Work to complete –
Quote every line of text in the listing below verbatim, leaving out the pictures.

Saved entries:

──────────────────────────────

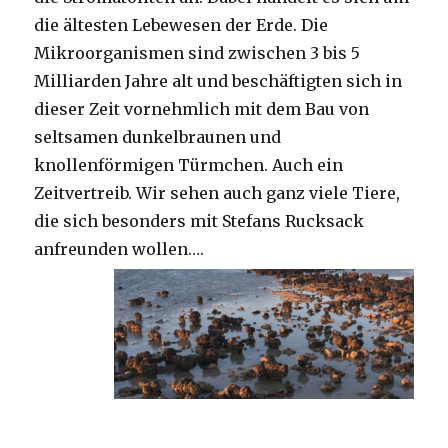
die ältesten Lebewesen der Erde. Die
Mikroorganismen sind zwischen 3 bis 5
Milliarden Jahre alt und beschäftigten sich in
dieser Zeit vornehmlich mit dem Bau von
seltsamen dunkelbraunen und
knollenförmigen Türmchen. Auch ein
Zeitvertreib. Wir sehen auch ganz viele Tiere,
die sich besonders mit Stefans Rucksack
anfreunden wollen….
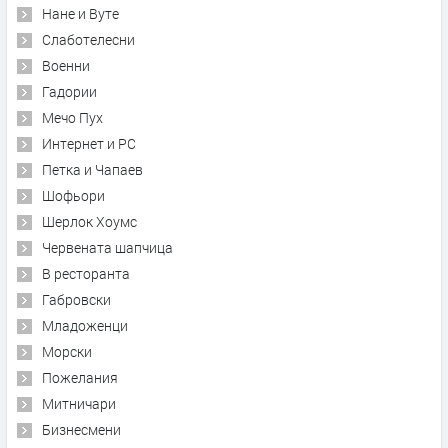
Нане и Вуте
Слаботелесни
Военни
Гадории
Мечо Пух
Интернет и PC
Петка и Чапаев
Шофьори
Шерлок Хоумс
Червената шапчица
В ресторанта
Габровски
Младоженци
Морски
Пожелания
Митничари
Бизнесмени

──────────────────────────────

Finished task –
die ältesten Lebewesen der Erde. Die
Mikroorganismen sind zwischen 3 bis 5
Milliarden Jahre alt und beschäftigten sich in
dieser Zeit vornehmlich mit dem Bau von
seltsamen dunkelbraunen und
knollenförmigen Türmchen. Auch ein
Zeitvertreib. Wir sehen auch ganz viele Tiere,
die sich besonders mit Stefans Rucksack
anfreunden wollen….
Нане и Вуте
Слаботелесни
Военни
Гадории
Мечо Пух
Интернет и PC
Петка и Чапаев
Шофьори
Шерлок Хоумс
Червената шапчица
В ресторанта
Габровски
Младоженци
Морски
Пожелания
Митничари
Бизнесмени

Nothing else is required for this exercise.